Exercise instructions »
1 - Please reproduce everything in the Llama2 C++ project description from "Inference Llama2 with" down to "hkproj/pytorch-llama and aju22/LLaMA2.", word for word.
2 - Carry on writing the Llama2 C++ project description, starting right after its final sentence.

Provided text »

Inference Llama2 with High-Level C++

This is a educational project demonstrating how to inference a Llama2 model with vanilla C++20.

The only dependency is SentencePiece which is the tokenizer used by Llama2. While writing a tokenizer from scratch would help understand Llama2 better, I found it off target implementing the details of SentencePiece.

Inspirations

This project is highly inspired by the llama2.c project and simple PyTorch Llama2 implementaions like hkproj/pytorch-llama and aju22/LLaMA2.

I decided to write a new C++ implementation, because when reading the C implemenation I was struggled to understand the code because of lack of abstractions, while the PyTorch implementations were written in a way that uses if and for as less as possible.

Highlights

One difficulty I had understanding the existing Llama2 implementations was to figure out the dimensions of the tensors being operated, so in this project tensors are stored in std::array and std::span with a custom Tensor wrapper implementing multi-dimensional operations, and you can immediately get the information of tensor by looking at its type, like Tensor<float, kEmbeddingSize, kHeadsSize, kHeadDimension>.

There is no weights loading code - they are written in text files and then #included in the source code, which makes it much easier to abstract the model layers with minimal code.

Entries shown »
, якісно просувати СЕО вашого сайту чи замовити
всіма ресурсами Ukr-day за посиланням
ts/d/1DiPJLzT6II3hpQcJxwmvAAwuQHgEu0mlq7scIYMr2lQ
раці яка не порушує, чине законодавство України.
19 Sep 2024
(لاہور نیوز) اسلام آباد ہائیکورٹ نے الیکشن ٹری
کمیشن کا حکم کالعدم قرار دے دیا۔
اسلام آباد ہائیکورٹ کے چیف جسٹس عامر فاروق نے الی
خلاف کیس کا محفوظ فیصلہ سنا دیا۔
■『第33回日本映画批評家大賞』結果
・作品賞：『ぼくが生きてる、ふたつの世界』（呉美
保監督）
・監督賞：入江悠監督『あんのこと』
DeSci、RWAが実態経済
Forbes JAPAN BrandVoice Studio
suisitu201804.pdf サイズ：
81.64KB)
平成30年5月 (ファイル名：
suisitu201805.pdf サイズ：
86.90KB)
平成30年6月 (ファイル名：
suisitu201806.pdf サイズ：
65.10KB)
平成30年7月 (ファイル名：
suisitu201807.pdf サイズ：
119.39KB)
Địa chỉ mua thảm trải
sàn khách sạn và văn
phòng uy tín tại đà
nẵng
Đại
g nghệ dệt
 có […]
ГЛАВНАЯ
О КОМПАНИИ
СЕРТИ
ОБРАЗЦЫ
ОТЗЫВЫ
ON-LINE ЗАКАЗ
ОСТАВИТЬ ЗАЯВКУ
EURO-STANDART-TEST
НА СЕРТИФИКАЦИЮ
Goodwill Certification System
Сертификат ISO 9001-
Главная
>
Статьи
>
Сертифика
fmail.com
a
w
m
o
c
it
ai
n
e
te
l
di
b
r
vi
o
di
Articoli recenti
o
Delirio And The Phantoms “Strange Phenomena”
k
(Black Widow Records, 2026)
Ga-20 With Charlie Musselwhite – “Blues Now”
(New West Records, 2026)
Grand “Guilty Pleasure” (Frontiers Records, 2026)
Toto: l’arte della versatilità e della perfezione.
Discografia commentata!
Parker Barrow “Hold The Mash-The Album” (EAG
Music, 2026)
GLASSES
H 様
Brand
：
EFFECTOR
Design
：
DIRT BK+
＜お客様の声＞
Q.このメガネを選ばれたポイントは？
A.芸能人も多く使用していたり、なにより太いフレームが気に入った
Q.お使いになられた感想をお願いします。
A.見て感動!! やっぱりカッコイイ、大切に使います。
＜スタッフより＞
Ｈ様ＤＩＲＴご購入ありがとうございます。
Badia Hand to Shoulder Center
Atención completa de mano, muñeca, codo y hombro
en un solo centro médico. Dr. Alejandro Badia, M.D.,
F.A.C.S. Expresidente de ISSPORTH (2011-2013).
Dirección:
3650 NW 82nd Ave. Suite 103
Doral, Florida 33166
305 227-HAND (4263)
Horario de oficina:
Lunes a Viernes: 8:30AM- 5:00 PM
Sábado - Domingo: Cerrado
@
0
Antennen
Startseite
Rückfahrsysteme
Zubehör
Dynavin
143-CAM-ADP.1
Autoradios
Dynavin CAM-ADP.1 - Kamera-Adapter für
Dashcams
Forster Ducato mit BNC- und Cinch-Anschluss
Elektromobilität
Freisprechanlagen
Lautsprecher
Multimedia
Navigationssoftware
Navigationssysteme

Your written answers »
1 -
Inference Llama2 with High-Level C++

This is a educational project demonstrating how to inference a Llama2 model with vanilla C++20.

The only dependency is SentencePiece which is the tokenizer used by Llama2. While writing a tokenizer from scratch would help understand Llama2 better, I found it off target implementing the details of SentencePiece.

Inspirations

This project is highly inspired by the llama2.c project and simple PyTorch Llama2 implementaions like hkproj/pytorch-llama and aju22/LLaMA2.

2 -
There is almost no heap allocations in the code (except for a few places using std containers which do it implicitly), weights are defined as globals and temporary tensors are allocated on stack.

These decisions come with the downside that the code only works with tiny models, larger ones will result in stack overflows. But I think they serve very well for code readbilities.

How to use

# Check out the code.
git clone --recursive https://github.com/frost-beta/llama2-high-level-cpp.git
cd llama2-high-level-cpp

# Download dependencies.
./scripts/bootstrap.py

# Build.
./scripts/build.py

# Run the model.
./out/Release/frost_run

# You can also run the original llama2.c code for comparisons.
# (Note that it does not work under Windows.)
./out/Release/original_llama2_run stories15M.bin

Files

src - The main code, start from the inference.cc file.
BUILD.gn - Build rules.
assets - Store the tokenizer weights.
scripts - Scripts for building the project.
secondary - Build rules for SentencePiece.
third_party - Dependencies.